**Things to do:**
(1) In the excerpt on SEBI, what are the three kinds of functions that SEBI performs?
(2) Carry on the text about SEBI, starting after its last sentence.

**Excerpt:**
The overall objective of SEBI is to protect the interest of investors and to promote the development of , and regulate securities market.The objectives of SEBI are:

  1. To regulate the activities of stock exchange
  2. To protect the rights of investors and ensuring safety to their investments.
  3. To prevent fraudulent and malpractices by applying statutory regulations.
  4. To regulate and develop a code of conduct for intermediaries such as brokers, underwriters,etc.

Functions of SEBI

The SEBI performs functions to meet its objectives. These are:

  • Protective Function
  • Development Function
  • Regulatory function

Protective Function

These functions are performed by SEBI to protect the interest of investor and provide safety to investment. As protective functions SEBI performs the following functions:

It checks price rigging

Price rigging refers to manipulating prices of securities with the main objective of inflating or depressing the market price of securities.SEBI prohibits this practice because this can cheat the investors.

Prohibits insider trading


Controlling insider trading and imposing penalties for such practices.

**Supplied entries:**
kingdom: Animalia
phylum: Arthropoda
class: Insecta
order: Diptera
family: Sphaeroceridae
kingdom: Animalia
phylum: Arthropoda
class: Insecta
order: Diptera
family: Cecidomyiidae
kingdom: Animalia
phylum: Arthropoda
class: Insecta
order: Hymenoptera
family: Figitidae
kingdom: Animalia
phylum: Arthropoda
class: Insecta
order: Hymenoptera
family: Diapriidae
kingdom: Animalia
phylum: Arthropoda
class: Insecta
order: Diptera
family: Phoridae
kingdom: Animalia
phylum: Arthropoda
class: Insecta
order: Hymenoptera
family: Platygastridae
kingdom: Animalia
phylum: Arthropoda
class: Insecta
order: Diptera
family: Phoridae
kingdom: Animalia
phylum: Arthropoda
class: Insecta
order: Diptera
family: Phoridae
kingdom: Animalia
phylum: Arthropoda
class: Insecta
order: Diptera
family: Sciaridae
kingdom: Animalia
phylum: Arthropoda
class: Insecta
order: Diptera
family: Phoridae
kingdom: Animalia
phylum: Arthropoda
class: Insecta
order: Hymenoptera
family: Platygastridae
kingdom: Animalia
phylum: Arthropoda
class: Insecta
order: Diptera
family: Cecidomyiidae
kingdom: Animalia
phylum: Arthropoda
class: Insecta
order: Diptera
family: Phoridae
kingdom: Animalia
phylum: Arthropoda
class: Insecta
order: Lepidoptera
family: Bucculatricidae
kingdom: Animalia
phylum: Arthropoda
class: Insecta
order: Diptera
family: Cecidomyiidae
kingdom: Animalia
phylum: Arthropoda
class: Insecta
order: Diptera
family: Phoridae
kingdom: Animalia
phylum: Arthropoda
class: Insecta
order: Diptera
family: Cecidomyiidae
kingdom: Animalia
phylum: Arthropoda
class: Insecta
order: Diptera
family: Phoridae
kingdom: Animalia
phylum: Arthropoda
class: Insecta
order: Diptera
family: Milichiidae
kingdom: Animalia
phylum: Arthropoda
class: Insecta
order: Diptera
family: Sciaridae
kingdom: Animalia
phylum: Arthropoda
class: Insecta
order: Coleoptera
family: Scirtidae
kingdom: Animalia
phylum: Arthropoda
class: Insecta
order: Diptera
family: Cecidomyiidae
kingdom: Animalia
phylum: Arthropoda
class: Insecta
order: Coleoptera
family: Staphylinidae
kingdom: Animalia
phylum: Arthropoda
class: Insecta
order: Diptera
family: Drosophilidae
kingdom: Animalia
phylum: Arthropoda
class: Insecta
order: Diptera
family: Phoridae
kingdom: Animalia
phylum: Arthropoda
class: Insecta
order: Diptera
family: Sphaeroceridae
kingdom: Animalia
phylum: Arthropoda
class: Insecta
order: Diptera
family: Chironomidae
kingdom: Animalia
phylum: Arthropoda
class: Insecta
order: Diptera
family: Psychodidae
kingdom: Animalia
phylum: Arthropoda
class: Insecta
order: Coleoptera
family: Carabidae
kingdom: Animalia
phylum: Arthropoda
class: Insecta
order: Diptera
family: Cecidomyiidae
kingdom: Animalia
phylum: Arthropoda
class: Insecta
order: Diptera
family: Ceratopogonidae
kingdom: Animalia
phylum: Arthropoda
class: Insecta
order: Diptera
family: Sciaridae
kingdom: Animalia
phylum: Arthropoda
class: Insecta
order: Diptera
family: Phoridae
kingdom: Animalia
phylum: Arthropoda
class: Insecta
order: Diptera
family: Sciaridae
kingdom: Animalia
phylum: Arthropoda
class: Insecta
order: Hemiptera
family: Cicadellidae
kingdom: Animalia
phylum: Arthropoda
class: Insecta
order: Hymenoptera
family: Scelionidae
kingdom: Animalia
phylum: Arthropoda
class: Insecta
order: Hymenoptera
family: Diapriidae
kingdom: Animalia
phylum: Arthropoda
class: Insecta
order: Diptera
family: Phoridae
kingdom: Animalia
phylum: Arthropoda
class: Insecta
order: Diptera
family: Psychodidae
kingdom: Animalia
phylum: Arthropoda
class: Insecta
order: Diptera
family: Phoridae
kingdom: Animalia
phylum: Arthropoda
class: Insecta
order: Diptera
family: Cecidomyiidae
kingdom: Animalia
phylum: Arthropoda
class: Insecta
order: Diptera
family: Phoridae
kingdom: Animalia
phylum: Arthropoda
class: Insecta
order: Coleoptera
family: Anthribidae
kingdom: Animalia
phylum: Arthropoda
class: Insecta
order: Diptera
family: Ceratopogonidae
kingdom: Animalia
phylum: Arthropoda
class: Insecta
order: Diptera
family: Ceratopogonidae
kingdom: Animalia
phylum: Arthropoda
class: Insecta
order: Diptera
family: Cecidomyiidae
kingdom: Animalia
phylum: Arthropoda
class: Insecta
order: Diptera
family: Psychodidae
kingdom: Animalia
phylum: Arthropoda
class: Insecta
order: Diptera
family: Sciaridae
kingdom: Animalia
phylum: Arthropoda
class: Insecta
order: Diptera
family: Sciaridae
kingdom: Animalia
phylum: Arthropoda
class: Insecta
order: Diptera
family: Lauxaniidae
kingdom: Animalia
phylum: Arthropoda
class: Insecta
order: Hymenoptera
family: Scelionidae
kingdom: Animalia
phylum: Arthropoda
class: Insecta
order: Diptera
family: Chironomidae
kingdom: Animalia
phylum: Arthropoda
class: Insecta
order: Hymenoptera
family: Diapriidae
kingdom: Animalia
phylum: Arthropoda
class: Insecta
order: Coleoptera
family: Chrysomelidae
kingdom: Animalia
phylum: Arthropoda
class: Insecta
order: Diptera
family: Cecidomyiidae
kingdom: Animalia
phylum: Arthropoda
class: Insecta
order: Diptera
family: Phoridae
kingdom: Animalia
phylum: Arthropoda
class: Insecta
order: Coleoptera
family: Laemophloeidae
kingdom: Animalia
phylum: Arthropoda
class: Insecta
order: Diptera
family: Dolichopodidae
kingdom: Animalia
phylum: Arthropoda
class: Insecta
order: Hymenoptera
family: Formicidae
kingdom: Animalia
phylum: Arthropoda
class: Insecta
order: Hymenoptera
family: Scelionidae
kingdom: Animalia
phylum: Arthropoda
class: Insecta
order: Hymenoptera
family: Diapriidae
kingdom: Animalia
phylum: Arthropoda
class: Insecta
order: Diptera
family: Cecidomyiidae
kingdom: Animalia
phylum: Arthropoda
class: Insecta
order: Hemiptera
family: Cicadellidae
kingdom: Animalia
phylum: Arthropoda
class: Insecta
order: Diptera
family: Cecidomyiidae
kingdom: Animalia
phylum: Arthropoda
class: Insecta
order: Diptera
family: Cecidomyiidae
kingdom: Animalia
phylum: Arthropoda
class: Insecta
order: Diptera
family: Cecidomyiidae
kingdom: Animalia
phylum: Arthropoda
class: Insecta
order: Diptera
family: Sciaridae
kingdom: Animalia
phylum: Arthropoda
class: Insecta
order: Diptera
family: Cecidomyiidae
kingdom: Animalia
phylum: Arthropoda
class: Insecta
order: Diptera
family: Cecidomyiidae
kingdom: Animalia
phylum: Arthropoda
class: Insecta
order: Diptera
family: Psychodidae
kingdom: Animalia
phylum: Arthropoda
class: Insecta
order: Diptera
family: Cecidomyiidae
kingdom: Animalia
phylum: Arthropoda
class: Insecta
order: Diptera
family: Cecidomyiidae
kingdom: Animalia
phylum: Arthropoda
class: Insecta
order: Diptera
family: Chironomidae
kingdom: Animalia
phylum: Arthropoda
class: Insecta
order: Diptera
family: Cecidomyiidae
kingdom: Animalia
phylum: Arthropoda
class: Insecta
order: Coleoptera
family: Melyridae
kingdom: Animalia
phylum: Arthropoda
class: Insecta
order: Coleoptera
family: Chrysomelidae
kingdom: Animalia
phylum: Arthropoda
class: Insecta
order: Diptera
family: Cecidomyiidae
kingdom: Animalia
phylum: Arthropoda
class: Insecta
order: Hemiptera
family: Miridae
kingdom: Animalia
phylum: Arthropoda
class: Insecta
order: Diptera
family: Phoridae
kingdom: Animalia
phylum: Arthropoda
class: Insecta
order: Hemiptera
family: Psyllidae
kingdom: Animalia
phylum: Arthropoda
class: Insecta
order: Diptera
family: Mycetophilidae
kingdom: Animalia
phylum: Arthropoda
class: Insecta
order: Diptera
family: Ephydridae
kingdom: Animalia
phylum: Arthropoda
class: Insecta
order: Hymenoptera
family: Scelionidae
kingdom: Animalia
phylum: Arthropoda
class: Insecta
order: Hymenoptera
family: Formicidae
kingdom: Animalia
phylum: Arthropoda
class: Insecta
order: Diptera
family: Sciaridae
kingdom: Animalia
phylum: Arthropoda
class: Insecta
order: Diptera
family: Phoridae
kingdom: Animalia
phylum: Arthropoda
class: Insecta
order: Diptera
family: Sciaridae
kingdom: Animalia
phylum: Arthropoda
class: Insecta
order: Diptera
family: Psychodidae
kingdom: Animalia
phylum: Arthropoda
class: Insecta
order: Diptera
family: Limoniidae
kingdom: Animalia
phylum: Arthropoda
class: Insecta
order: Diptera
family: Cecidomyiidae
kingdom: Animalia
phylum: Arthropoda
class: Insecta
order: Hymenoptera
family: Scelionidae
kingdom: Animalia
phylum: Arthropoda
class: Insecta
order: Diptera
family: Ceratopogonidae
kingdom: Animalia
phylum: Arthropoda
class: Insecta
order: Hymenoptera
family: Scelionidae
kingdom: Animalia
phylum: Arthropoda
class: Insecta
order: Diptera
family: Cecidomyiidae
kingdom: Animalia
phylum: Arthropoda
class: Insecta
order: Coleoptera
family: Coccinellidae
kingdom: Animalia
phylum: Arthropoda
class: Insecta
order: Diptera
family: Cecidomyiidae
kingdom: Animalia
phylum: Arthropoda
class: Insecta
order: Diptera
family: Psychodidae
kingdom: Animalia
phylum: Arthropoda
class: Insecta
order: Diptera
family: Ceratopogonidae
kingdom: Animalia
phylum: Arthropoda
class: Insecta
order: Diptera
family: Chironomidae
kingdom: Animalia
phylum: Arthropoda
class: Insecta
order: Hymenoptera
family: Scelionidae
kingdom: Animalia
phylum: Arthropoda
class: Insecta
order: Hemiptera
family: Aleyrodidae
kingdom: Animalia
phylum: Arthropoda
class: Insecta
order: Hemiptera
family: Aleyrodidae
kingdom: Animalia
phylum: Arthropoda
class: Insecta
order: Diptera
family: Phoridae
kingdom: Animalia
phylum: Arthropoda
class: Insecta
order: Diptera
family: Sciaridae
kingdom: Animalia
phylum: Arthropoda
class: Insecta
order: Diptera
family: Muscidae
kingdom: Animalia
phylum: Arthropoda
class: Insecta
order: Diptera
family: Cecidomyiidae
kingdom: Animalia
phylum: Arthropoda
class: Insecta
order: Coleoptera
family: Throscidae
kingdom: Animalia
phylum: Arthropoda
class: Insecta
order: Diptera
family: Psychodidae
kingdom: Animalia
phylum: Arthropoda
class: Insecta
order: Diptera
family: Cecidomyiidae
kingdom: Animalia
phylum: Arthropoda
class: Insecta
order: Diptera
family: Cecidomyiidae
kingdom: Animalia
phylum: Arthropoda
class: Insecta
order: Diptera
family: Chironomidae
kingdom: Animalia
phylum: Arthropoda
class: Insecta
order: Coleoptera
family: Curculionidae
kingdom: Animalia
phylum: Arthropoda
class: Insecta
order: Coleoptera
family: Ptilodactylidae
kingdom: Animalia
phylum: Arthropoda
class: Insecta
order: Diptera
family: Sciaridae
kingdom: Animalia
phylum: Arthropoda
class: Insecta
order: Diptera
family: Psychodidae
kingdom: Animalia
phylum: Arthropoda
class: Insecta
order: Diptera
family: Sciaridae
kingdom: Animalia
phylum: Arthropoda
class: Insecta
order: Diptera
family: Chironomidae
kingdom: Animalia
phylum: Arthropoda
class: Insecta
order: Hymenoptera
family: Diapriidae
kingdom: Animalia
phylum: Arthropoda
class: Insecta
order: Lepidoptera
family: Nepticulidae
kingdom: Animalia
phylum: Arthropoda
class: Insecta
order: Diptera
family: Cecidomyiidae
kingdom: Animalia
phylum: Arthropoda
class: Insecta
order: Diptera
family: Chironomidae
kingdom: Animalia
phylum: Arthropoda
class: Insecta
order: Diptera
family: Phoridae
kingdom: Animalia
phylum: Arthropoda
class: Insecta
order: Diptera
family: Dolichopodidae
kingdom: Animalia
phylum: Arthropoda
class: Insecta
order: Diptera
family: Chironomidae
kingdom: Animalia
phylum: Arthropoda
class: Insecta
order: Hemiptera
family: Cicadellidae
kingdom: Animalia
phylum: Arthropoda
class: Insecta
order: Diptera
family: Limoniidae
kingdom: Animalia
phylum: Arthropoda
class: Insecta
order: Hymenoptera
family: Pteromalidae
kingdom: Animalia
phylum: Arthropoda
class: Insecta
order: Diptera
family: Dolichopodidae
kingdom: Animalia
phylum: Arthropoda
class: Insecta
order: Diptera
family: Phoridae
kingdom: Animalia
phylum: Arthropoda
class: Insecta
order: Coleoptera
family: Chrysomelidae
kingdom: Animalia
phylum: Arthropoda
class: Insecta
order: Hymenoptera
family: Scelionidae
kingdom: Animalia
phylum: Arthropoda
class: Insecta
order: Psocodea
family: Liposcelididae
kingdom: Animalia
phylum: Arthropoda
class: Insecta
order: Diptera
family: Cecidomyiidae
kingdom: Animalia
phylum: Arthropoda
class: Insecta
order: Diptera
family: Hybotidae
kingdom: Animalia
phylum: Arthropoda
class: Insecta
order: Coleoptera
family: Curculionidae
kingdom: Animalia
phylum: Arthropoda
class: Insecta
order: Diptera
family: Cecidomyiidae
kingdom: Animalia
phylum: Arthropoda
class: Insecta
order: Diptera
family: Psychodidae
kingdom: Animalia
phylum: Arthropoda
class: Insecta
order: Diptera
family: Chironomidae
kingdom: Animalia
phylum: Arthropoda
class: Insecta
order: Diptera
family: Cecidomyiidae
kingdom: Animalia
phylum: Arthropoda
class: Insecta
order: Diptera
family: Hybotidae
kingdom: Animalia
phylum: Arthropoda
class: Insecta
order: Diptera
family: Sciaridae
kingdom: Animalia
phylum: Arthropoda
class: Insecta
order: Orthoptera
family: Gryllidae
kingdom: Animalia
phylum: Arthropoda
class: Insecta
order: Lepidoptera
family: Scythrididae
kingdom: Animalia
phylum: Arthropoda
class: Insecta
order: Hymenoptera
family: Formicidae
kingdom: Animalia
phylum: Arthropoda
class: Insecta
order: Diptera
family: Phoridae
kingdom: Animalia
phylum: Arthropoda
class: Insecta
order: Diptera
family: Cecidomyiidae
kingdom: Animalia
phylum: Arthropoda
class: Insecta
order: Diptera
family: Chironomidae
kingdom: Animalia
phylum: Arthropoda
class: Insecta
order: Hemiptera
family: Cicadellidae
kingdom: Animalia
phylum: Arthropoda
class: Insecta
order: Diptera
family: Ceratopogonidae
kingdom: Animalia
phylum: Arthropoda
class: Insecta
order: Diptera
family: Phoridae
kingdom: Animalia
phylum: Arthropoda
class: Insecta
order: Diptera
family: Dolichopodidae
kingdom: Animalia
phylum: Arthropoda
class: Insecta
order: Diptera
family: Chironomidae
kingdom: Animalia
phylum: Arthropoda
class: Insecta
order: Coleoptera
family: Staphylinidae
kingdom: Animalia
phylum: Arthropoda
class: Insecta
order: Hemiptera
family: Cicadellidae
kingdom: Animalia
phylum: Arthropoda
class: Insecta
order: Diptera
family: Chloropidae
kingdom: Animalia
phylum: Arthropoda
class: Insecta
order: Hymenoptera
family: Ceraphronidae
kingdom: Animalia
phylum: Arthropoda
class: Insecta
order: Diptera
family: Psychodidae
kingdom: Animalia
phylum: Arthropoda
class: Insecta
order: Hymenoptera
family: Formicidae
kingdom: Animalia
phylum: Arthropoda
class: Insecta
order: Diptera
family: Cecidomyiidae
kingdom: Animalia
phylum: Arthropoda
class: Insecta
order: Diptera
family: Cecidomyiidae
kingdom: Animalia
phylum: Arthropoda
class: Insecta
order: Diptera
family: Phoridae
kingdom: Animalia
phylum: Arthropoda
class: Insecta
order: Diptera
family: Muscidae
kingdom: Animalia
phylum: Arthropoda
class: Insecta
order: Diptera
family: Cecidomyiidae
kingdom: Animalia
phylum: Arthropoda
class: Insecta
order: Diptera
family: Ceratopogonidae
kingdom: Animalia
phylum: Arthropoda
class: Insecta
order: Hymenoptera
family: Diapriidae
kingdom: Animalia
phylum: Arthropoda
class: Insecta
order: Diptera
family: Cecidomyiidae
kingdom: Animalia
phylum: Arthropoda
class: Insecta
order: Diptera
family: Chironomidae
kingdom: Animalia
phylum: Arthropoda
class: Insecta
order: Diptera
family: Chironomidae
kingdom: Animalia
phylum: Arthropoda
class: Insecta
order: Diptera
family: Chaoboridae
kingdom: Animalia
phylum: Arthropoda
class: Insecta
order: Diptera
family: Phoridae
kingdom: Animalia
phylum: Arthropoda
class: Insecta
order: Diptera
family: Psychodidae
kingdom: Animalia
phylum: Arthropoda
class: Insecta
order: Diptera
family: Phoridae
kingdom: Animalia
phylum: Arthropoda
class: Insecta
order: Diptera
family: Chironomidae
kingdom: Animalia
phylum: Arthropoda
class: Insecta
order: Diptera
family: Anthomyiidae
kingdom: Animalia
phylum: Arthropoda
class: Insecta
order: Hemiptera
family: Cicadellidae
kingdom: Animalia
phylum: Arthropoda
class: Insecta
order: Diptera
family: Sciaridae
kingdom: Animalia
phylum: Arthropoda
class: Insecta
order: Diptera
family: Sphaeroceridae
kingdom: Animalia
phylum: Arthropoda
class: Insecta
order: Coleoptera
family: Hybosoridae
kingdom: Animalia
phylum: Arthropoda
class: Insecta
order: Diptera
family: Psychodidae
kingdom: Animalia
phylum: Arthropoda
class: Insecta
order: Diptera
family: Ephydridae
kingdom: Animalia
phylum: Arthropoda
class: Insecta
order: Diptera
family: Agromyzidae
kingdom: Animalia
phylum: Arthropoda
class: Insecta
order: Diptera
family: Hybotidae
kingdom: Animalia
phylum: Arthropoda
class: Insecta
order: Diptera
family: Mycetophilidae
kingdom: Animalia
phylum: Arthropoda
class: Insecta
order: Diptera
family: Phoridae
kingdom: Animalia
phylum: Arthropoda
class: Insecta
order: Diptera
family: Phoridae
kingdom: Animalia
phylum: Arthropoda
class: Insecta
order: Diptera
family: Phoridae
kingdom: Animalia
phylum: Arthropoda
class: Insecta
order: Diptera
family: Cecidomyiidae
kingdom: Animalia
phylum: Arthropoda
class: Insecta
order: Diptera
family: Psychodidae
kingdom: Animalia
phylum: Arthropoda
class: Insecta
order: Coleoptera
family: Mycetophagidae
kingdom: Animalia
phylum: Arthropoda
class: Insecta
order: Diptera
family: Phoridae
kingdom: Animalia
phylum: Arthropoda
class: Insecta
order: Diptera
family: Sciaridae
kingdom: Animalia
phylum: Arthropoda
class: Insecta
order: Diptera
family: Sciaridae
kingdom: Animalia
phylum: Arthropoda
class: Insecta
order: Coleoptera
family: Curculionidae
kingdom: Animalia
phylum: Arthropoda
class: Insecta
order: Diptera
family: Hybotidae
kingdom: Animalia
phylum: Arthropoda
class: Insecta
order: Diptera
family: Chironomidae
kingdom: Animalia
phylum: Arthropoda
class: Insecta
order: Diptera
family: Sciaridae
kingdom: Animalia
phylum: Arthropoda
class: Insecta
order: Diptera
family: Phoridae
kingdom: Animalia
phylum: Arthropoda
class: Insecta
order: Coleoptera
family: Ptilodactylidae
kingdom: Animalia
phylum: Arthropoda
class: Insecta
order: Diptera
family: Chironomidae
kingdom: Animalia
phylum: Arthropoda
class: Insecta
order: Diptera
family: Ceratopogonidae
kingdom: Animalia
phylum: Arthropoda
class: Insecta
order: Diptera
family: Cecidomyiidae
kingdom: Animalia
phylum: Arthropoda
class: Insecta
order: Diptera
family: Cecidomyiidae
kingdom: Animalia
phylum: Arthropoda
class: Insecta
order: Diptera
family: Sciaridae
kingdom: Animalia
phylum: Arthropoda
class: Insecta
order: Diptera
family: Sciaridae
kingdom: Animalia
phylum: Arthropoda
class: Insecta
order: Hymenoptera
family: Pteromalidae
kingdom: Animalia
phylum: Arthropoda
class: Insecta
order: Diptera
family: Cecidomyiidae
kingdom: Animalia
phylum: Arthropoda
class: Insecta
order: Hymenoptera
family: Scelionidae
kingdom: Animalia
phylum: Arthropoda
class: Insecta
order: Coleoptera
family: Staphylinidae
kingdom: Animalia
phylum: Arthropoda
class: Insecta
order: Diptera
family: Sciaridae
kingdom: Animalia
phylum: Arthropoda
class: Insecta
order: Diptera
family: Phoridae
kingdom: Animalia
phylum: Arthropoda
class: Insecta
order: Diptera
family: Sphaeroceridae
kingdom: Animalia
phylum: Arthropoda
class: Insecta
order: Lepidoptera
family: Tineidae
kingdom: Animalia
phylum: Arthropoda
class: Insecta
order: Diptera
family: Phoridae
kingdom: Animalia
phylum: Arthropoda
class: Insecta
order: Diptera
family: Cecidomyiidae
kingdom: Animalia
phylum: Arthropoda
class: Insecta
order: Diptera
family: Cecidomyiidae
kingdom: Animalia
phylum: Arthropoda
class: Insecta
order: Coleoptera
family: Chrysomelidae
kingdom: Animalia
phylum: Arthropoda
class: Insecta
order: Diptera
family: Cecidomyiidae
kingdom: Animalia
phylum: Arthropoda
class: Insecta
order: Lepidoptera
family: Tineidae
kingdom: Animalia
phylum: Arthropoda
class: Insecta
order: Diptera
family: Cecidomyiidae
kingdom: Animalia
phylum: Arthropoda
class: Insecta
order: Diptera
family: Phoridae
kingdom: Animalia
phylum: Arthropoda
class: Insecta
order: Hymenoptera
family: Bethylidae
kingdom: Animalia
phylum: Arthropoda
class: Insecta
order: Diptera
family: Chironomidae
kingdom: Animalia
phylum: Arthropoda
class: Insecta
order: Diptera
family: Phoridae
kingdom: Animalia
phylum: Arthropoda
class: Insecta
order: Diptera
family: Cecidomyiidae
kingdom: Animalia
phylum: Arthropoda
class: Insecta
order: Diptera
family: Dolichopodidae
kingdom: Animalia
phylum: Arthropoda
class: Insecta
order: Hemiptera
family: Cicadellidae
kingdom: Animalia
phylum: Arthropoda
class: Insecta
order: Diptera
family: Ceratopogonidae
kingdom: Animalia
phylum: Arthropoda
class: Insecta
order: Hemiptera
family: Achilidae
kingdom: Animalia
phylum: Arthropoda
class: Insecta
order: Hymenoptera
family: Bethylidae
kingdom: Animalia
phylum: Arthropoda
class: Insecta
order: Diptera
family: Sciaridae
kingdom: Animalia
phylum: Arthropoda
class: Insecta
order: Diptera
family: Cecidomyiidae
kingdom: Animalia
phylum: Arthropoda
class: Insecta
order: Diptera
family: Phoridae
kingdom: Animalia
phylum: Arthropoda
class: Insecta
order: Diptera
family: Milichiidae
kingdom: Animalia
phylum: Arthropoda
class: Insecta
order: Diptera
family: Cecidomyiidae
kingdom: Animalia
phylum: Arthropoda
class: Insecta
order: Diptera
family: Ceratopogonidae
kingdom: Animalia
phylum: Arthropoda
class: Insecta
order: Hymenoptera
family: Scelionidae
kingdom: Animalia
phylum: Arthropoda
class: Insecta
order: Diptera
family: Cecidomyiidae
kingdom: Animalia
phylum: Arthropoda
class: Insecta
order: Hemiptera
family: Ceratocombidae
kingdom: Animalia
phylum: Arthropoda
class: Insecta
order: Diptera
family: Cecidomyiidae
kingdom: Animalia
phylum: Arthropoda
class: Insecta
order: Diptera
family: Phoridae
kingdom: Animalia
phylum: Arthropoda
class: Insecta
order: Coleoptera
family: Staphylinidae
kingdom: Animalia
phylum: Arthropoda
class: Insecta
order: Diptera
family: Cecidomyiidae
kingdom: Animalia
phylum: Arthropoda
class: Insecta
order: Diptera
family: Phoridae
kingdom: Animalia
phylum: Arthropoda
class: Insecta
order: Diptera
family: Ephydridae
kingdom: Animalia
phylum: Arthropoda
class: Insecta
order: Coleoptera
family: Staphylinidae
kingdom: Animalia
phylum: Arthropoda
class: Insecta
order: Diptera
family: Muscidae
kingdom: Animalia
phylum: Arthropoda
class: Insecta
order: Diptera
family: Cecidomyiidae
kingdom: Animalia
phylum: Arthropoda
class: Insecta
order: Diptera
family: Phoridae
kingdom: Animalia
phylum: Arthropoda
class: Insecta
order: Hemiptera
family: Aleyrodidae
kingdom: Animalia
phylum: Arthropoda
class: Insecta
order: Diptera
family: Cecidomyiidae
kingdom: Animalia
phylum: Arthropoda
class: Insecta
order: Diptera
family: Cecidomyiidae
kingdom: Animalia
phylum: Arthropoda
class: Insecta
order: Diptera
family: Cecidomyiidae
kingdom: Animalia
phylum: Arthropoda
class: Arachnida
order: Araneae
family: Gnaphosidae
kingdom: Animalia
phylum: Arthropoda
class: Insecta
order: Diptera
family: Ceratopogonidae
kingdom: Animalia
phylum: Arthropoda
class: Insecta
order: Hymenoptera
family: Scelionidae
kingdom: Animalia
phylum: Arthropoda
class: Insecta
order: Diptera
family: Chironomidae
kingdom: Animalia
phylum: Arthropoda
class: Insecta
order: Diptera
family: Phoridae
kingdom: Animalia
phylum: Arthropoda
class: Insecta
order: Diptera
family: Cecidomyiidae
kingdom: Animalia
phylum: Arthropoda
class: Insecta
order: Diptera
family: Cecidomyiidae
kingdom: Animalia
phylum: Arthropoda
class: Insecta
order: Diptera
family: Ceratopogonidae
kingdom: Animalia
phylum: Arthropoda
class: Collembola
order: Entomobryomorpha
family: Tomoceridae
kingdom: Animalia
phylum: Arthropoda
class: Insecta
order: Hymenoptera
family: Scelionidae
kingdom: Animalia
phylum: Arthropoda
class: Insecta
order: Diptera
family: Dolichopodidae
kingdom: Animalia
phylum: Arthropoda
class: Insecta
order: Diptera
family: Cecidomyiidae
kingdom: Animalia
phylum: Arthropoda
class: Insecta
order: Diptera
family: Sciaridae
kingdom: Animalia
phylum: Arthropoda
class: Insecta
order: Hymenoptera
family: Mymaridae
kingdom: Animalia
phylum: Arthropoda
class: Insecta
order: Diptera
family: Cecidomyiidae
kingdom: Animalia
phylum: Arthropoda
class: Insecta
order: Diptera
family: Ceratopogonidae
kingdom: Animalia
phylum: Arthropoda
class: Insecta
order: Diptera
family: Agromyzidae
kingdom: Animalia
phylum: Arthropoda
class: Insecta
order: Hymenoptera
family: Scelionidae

**Answers by item number:**
(1) Protective, development and regulatory functions.

(2)
Insider Trading: Any person who is connected with a company such as directors, promoters, workers etc are called


Insiders. Insiders may get sensitive information which affects the prices of the securities. Insider can use this information for their personal benefits or make a profit from it; such process is known as Insider Trading.


Example Insider Trading– Managers or Directors of a company may know that company will issue Bonus shares to its shareholders at a particular time and they purchase shares from market to make a profit with bonus issue.

SEBI prohibits fraudulent and Unfair Trade Practices:

SEBI always restricts the companies which make misleading statements which are likely to induce the sale or purchase of securities by any other person.

Educate Investors

SEBI educates investors by conducting online and offline seminars that help investors to get insights on the financial market and money management.

Issues Guidelines

SEBI issues guidelines to protect the interest of investors.SEBI should enforce the laws for stock exchanges to follow.

Development Functions:

Under development categories following functions are performed by SEBI:

Training to intermediaries

SEBI promotes training of intermediaries of the securities market.

Conducting Research

It conducts research and publishes information useful to all market participants.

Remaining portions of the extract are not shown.